GE Vernova fails to end Vineyard Wind work mandate in Massachusetts dispute

GE Vernova fails to end Vineyard Wind work mandate in Massachusetts dispute
GE Vernova court setback

A Massachusetts court keeps pressure on GE Vernova to stay on the Vineyard Wind project as the companies fight over payments and turbine support. The ruling preserves work on New England's largest offshore wind farm while the developer argues GE's exit would put financing and operations at risk.

Highlights

  • Judge Peter Krupp maintains an injunction requiring GE Vernova to continue working on Vineyard Wind, rejecting arbitration and emphasizing project dependency on GE's expertise.
  • GE Vernova claims contractual right to terminate due to Vineyard Wind's nonpayment of $360 million, while Vineyard Wind argues losing GE would jeopardize the 806-megawatt project's viability.
  • Vineyard Wind is withholding hundreds of millions from GE Renewables US LLC after a 2024 turbine blade collapse and manufacturing flaws caused two years of project delays.

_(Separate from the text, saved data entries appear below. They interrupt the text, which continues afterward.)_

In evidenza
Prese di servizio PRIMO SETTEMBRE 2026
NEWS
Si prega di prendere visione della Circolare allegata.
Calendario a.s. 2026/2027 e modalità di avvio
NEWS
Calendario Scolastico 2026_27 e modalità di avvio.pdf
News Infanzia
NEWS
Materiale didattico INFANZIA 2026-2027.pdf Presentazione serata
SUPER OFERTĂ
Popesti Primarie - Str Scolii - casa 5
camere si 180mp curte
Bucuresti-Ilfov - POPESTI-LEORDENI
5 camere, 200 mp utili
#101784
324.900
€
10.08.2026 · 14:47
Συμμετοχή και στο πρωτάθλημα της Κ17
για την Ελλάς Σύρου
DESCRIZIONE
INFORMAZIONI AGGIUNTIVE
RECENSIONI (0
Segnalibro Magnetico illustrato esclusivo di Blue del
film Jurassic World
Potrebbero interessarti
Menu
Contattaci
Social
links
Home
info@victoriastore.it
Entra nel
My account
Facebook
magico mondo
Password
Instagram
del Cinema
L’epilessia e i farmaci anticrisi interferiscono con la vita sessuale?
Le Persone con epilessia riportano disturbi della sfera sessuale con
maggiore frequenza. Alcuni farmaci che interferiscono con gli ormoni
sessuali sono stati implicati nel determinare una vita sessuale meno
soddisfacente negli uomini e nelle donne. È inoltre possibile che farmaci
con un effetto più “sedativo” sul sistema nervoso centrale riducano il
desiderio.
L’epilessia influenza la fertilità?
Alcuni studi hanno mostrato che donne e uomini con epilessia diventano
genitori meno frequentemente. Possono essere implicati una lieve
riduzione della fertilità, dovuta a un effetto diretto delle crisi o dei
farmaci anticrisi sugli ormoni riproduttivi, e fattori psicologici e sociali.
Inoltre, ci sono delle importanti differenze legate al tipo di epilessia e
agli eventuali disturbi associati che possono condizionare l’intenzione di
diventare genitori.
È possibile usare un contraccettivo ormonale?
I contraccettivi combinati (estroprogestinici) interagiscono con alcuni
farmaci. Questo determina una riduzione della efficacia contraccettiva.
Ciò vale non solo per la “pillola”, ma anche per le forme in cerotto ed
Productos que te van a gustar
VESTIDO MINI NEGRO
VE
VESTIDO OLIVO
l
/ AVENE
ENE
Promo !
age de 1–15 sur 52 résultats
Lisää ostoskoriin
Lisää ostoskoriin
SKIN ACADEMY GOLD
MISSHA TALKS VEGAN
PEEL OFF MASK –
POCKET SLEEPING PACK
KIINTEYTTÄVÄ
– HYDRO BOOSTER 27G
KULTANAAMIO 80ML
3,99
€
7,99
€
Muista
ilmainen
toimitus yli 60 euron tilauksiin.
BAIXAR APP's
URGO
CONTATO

Court keeps injunction in place

As reported by Reuters, Suffolk County Superior Court Judge Peter Krupp on Monday declines to lift an earlier order requiring GE Vernova to continue work on Vineyard Wind and rejects the company's renewed effort to move the dispute into arbitration.

Krupp says nothing has changed since his April injunction and rules that Vineyard Wind is contractually allowed to pursue the case in court to seek urgent relief. The judge says the project still depends on GE's expertise and proprietary know-how to bring the turbines to operational capacity, and that allowing GE and more than 200 employees and subcontractors to leave would jeopardize financing.

The dispute centers on GE Vernova's claim that it has the contractual right to terminate its agreements because Vineyard Wind has not paid $360 million. GE Vernova says in a statement that it is proud of its work on the project and looks forward to next steps.

Payment fight clouds offshore wind project

Vineyard Wind, a joint venture between Spain's Iberdrola and Denmark's Copenhagen Infrastructure Partners, argues that losing GE's servicing work would threaten the commercial viability of the 806-megawatt project and its 62 turbines.

The wind farm off Martha's Vineyard begins initial operations in February, after the developer earlier wins a federal court order blocking President Donald Trump's administration from halting construction. GE Vernova has already appealed Krupp's April injunction, but also argued that recent statements by Vineyard Wind and state officials describing the project as essentially complete show the developer would not face irreparable harm if GE exited.

Vineyard Wind says it is entitled to withhold hundreds of millions of dollars from GE Renewables US LLC after a turbine blade collapses in 2024 and falls into waters off Nantucket. The developer says the blade failure and a broader manufacturing flaw cause two years of delays because other blades have to be replaced.